Entss uses a Bayesian IRT model to estimate ideology based on how many of the total documents generated expressed a particular belief. When we instantiate the model we can specify the number of chains, how many parallel chains to run, and whether we want to run a multi-threaded model. Here we will just use the defaults.
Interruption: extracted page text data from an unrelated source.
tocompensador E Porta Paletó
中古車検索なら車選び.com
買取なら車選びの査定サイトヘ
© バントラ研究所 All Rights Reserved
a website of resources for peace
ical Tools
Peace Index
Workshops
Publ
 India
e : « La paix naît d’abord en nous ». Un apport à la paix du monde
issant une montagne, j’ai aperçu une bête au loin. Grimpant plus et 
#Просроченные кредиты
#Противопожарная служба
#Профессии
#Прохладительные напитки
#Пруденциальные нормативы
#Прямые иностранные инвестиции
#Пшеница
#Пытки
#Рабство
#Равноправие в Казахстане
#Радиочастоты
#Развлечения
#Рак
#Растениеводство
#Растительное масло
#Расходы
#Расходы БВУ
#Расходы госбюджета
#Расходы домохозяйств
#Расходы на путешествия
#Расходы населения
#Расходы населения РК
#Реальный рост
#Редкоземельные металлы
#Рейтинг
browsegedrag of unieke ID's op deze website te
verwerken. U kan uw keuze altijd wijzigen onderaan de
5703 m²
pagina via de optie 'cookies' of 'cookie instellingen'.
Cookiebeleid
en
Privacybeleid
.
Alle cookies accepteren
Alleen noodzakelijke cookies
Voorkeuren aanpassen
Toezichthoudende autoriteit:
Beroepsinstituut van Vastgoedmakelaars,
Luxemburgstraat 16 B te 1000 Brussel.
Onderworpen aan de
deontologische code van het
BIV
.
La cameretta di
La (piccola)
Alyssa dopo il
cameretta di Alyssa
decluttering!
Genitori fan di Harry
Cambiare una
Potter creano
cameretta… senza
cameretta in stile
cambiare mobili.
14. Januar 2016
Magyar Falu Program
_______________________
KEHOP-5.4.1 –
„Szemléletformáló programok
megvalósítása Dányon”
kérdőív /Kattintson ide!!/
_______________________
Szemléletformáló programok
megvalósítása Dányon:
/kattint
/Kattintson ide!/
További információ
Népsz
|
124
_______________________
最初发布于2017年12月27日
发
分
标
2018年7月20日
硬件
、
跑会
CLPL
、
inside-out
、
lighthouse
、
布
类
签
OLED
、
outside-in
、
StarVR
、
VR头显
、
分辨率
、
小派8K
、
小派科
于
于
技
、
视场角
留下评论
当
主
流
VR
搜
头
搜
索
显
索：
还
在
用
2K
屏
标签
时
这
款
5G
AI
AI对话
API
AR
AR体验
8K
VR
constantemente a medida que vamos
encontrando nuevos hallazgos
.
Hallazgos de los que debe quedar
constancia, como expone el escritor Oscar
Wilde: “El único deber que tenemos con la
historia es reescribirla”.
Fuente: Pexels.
You can pass a dataframe to the Scaler(), or if you have data already formatted for Stan you can pass that as a dictionary. If passing a dataframe you need to specify columns to calculate the initial values. These are columns that you expect people on the left end of the scale to have higher values for (left_init_cols) and columns you expect people on the right end of the scale to have higher values for (right_init_cols).

lizardy = en.Scaler()

fit, summary = lizardy.stan_fit(df, targets = targets, dimensions = ['supports', 'opposes'], 
                              left_init_cols = 'trump_opposes', right_init_cols = 'trump_supports', 
                              summary = True)

stan_fit() will output a stan fit model object you can use to evaluate the model and extract ideal point estimates. If summary = True it will also return a dataframe of parameter estimates, standard deviations, and R-hats.